Depuis le retour au domicile, c’est toujours pareil, les disputes régulières continuent. Il en a marre de faire des « efforts » pour rester avec moi et sa fille, passer du temps avec nous, m’aider. Et puis, il n’accepte pas que je lui demande d’arrêter la chicha, etc. Je n’aime pas ce genre d’endroit malsain (alcool, femmes, prix, dégâts sur la santé...). Et puis, à un moment, il craque, s’en va chez sa mère. Là, je n’ai plus de nouvelles, sa mère ne lui parle même pas et le laisse faire. Je ne sais pas ce qu’il fait.

Je sens que j’arrive au bout de ce que je peux supporter. Avoir un mari correct un certain temps, puis un inconnu qui nous délaisse ma fille et moi... Je ne me sens pas en sécurité, pas de stabilité avec lui et je ne veux pas montrer cet exemple à ma fille. Il me dit qu’il veut s’améliorer mais c’est une boucle sans fin on en revient toujours au même point où il faut tout lui redire, tout recommencer, et cela m’épuise. Quand je lui demande de regarder des conférences sur le sujet du mariage, il ne veut pas. Qu’on consulte quelqu’un, il ne veut pas non plus.

Je ne sais pas si je dois continuer à patienter (mais je n’ai plus d’espoir) ou si je dois m’en séparer. Il est compliqué de tout dire en un message mais j’ai essayé d’être la plus concise. Merci pour votre aide, barakAllah oufikoum.

Lalla Chems En Nour, psychanalyste

Chère Lina,

Cela nous est difficile d’avoir à vous dire ce que vous devez faire. Ce choix vous appartient, il engage votre existence et celui de votre fille.

Mais si vous prenez les choses avec recul, votre question de fond est la suivante : « Mon mari est-il capable de mûrir un jour et d’assumer ses responsabilités d’adulte, de père et d’époux ? » Ce qui vous permettrait de découvrir la solidarité, la compréhension, l’appui solidaire et qui sait l’amour, si vous pensez qu’il en est capable.

La seconde question dans la négative est celle-ci : « Est-ce que, faute d’espoir de le voir changer, j'ai envie de passer ma vie à souffrir et à voir ma fille privée d’un père aimant ? »

Pour vous éviter aussi de vous jeter à l’avenir dans les bras d’un homme sans réfléchir, posez-vous quelques questions sur votre comportement. Auriez-vous été trop laxiste au moment du choix ? Cet argument du « haram » ne vous a, en effet, pas empêchée de poursuivre la relation avec cet homme alors que certains comportements étaient, disons-le, suspects comme de vous laisser sans nouvelle pendant des semaines.

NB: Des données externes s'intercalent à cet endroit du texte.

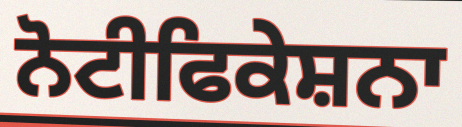
ਨੋਟੀਫਿਕੇਸ਼ਨਾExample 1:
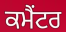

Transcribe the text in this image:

ਕਮੈਂਟਰ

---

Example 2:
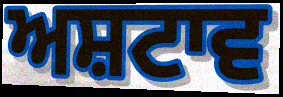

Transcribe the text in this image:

ਅਸ਼ਟਾਵ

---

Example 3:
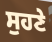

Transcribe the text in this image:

ਸੁਹਣੇ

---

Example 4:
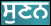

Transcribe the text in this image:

ਸੁਣਨ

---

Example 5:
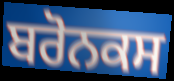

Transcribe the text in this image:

ਬਰੋਨਕਸ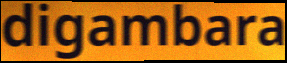
digambara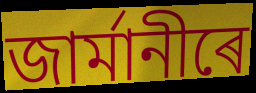
জাৰ্মানীৰেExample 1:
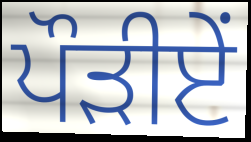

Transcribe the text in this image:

ਪੌੜੀਏਂ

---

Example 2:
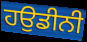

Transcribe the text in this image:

ਹਉਡੀਨੀ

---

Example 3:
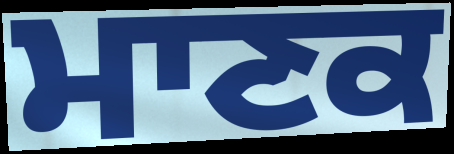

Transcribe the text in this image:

ਮਾਣਕ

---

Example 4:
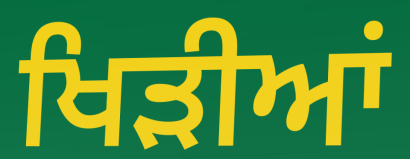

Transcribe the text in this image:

ਖਿੜੀਆਂ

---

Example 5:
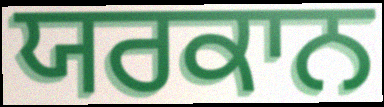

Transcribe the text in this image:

ਯਰਕਾਨ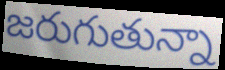
జరుగుతున్నా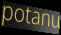
potanu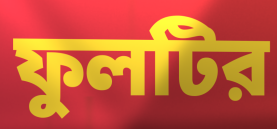
ফুলটিরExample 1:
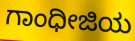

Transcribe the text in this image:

ಗಾಂಧೀಜಿಯ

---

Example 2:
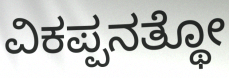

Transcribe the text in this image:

ವಿಕಪ್ಪನತ್ಥೋ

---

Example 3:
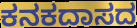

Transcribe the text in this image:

ಕನಕದಾಸದ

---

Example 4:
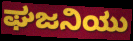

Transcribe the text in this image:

ಘಜನಿಯು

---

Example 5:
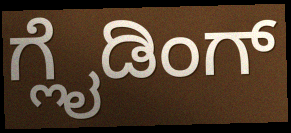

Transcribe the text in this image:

ಗ್ಲೈಡಿಂಗ್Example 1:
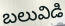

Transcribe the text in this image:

బలువిడి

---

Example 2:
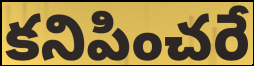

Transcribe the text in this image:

కనిపించరే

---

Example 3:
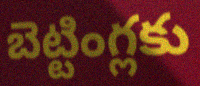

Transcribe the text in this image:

బెట్టింగ్లకు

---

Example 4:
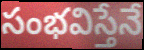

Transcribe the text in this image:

సంభవిస్తేనే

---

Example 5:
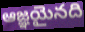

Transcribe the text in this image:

ఆజ్ఞయైనది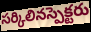
సర్కిలినస్పెక్టరు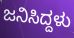
ಜನಿಸಿದ್ದಳುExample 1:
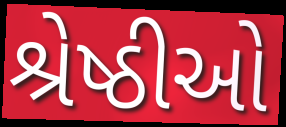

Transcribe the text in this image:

શ્રેષ્ઠીઓ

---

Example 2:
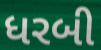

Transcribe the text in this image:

ધરબી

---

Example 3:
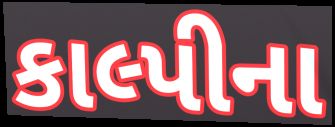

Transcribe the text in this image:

કાલ્પીના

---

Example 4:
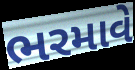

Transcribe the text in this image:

ભરમાવે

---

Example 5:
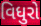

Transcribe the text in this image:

વિધુરોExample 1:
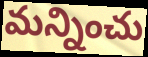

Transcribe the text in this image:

మన్నించు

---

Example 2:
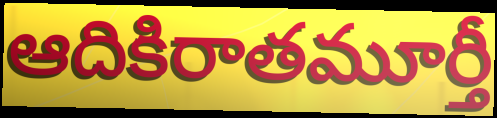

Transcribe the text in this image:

ఆదికిరాతమూర్తీ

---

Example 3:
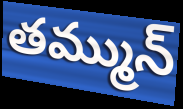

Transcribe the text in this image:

తమ్మున్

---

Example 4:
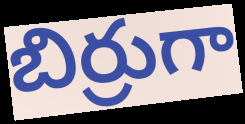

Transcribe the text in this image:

బిర్రుగా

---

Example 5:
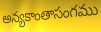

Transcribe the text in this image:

అన్యకాంతాసంగము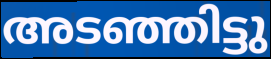
അടഞ്ഞിട്ടു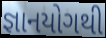
જ્ઞાનયોગથી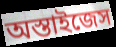
অস্তাইজেস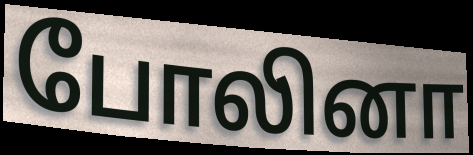
போலினா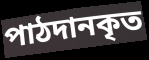
পাঠদানকৃত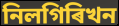
নিলগিৰিখন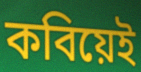
কবিয়েই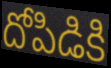
దోపిడికిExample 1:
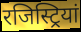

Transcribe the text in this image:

रजिस्ट्रियां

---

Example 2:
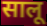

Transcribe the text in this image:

सालू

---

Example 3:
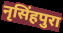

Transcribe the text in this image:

नृसिंहपुरा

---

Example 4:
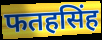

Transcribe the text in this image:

फतहसिंह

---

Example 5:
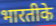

Ne vous êtes-vous pas engagée à la légère ? Quelques coups en passant ne vous ayant pas alertée sur la qualité morale de « monsieur » comme vous dites. Vous l’avez choisi comme père de vos enfants, tout de même ! Ne faut-il pas s’assurer de quelques garanties ? Le mariage est un partenariat, il est essentiel de savoir les forces et les faiblesses de la personne que l’on choisit, non ?

Hélas, souvent, la pression familiale, maman, papa, les cousines, les tantes, etc. poussent des jeunes filles dans le mariage sur des critères qui font le malheur de bien des couples. Est-ce le cas ? Pardonnez-moi ma franchise, mais on ne se marie pas, on n’engage pas sa vie et celles de ses descendants, pour faire plaisir à la famille.

Je vous souhaite du discernement, de la force de conviction pour « éduquer » cet homme qui n’est pas encore adulte. Et si « monsieur » ne veut rien faire pour améliorer son comportement, tirez-en les conséquences.